_Listed records_
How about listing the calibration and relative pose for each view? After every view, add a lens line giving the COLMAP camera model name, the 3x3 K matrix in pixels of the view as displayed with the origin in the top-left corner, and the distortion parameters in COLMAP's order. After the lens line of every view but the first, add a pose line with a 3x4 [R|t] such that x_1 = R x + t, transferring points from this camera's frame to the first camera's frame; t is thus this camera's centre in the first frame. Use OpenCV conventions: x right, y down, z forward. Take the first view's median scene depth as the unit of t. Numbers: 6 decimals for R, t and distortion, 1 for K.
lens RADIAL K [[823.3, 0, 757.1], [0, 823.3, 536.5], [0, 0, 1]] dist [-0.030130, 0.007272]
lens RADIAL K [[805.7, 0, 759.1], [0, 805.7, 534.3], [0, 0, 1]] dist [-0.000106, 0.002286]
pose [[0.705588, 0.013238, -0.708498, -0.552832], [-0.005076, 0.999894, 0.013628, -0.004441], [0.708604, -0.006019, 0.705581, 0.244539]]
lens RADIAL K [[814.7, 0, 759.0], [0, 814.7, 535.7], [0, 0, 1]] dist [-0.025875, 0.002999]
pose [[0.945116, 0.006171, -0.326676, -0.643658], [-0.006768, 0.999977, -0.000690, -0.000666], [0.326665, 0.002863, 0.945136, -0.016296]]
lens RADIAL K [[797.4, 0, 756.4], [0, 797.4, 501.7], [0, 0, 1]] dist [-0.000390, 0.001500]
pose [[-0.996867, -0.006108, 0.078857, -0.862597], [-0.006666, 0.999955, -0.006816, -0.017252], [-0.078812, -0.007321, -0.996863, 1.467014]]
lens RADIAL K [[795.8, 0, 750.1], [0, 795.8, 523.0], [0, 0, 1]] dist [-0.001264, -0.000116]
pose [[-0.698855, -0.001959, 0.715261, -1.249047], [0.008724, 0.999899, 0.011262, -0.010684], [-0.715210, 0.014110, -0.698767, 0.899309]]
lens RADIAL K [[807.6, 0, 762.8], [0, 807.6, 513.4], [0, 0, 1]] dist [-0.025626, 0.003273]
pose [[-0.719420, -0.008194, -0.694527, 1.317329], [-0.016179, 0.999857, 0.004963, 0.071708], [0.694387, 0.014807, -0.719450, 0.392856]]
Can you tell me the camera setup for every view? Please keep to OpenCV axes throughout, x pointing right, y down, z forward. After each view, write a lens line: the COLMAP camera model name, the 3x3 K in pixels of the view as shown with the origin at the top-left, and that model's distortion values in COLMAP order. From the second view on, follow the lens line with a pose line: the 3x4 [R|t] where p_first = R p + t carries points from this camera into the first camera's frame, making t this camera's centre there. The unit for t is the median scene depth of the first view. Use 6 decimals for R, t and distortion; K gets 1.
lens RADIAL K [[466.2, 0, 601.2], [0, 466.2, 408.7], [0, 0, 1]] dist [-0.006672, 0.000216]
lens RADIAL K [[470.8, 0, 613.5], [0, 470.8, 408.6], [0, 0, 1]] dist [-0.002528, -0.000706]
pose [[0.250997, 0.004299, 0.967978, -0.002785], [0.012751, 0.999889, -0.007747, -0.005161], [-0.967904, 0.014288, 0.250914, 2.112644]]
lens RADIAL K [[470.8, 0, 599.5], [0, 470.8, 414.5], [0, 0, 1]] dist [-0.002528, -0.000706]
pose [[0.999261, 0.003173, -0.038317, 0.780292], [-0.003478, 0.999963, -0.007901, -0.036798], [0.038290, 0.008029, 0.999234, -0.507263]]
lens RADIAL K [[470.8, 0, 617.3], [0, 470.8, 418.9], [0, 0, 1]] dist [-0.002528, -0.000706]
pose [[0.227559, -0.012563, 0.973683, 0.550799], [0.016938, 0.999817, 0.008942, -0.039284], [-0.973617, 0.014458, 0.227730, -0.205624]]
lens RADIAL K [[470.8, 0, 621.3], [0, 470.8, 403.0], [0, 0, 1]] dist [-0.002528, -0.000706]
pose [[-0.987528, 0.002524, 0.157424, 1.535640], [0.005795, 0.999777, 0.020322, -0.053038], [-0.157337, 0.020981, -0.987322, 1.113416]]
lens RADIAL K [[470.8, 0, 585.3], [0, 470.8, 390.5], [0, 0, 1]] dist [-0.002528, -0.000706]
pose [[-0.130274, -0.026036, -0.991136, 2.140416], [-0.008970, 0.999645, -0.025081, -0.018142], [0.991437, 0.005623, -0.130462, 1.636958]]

_Task_
Copy out all of the records verbatim.

_Your solution_
How about listing the calibration and relative pose for each view? After every view, add a lens line giving the COLMAP camera model name, the 3x3 K matrix in pixels of the view as displayed with the origin in the top-left corner, and the distortion parameters in COLMAP's order. After the lens line of every view but the first, add a pose line with a 3x4 [R|t] such that x_1 = R x + t, transferring points from this camera's frame to the first camera's frame; t is thus this camera's centre in the first frame. Use OpenCV conventions: x right, y down, z forward. Take the first view's median scene depth as the unit of t. Numbers: 6 decimals for R, t and distortion, 1 for K.
lens RADIAL K [[823.3, 0, 757.1], [0, 823.3, 536.5], [0, 0, 1]] dist [-0.030130, 0.007272]
lens RADIAL K [[805.7, 0, 759.1], [0, 805.7, 534.3], [0, 0, 1]] dist [-0.000106, 0.002286]
pose [[0.705588, 0.013238, -0.708498, -0.552832], [-0.005076, 0.999894, 0.013628, -0.004441], [0.708604, -0.006019, 0.705581, 0.244539]]
lens RADIAL K [[814.7, 0, 759.0], [0, 814.7, 535.7], [0, 0, 1]] dist [-0.025875, 0.002999]
pose [[0.945116, 0.006171, -0.326676, -0.643658], [-0.006768, 0.999977, -0.000690, -0.000666], [0.326665, 0.002863, 0.945136, -0.016296]]
lens RADIAL K [[797.4, 0, 756.4], [0, 797.4, 501.7], [0, 0, 1]] dist [-0.000390, 0.001500]
pose [[-0.996867, -0.006108, 0.078857, -0.862597], [-0.006666, 0.999955, -0.006816, -0.017252], [-0.078812, -0.007321, -0.996863, 1.467014]]
lens RADIAL K [[795.8, 0, 750.1], [0, 795.8, 523.0], [0, 0, 1]] dist [-0.001264, -0.000116]
pose [[-0.698855, -0.001959, 0.715261, -1.249047], [0.008724, 0.999899, 0.011262, -0.010684], [-0.715210, 0.014110, -0.698767, 0.899309]]
lens RADIAL K [[807.6, 0, 762.8], [0, 807.6, 513.4], [0, 0, 1]] dist [-0.025626, 0.003273]
pose [[-0.719420, -0.008194, -0.694527, 1.317329], [-0.016179, 0.999857, 0.004963, 0.071708], [0.694387, 0.014807, -0.719450, 0.392856]]
Can you tell me the camera setup for every view? Please keep to OpenCV axes throughout, x pointing right, y down, z forward. After each view, write a lens line: the COLMAP camera model name, the 3x3 K in pixels of the view as shown with the origin at the top-left, and that model's distortion values in COLMAP order. From the second view on, follow the lens line with a pose line: the 3x4 [R|t] where p_first = R p + t carries points from this camera into the first camera's frame, making t this camera's centre there. The unit for t is the median scene depth of the first view. Use 6 decimals for R, t and distortion; K gets 1.
lens RADIAL K [[466.2, 0, 601.2], [0, 466.2, 408.7], [0, 0, 1]] dist [-0.006672, 0.000216]
lens RADIAL K [[470.8, 0, 613.5], [0, 470.8, 408.6], [0, 0, 1]] dist [-0.002528, -0.000706]
pose [[0.250997, 0.004299, 0.967978, -0.002785], [0.012751, 0.999889, -0.007747, -0.005161], [-0.967904, 0.014288, 0.250914, 2.112644]]
lens RADIAL K [[470.8, 0, 599.5], [0, 470.8, 414.5], [0, 0, 1]] dist [-0.002528, -0.000706]
pose [[0.999261, 0.003173, -0.038317, 0.780292], [-0.003478, 0.999963, -0.007901, -0.036798], [0.038290, 0.008029, 0.999234, -0.507263]]
lens RADIAL K [[470.8, 0, 617.3], [0, 470.8, 418.9], [0, 0, 1]] dist [-0.002528, -0.000706]
pose [[0.227559, -0.012563, 0.973683, 0.550799], [0.016938, 0.999817, 0.008942, -0.039284], [-0.973617, 0.014458, 0.227730, -0.205624]]
lens RADIAL K [[470.8, 0, 621.3], [0, 470.8, 403.0], [0, 0, 1]] dist [-0.002528, -0.000706]
pose [[-0.987528, 0.002524, 0.157424, 1.535640], [0.005795, 0.999777, 0.020322, -0.053038], [-0.157337, 0.020981, -0.987322, 1.113416]]
lens RADIAL K [[470.8, 0, 585.3], [0, 470.8, 390.5], [0, 0, 1]] dist [-0.002528, -0.000706]
pose [[-0.130274, -0.026036, -0.991136, 2.140416], [-0.008970, 0.999645, -0.025081, -0.018142], [0.991437, 0.005623, -0.130462, 1.636958]]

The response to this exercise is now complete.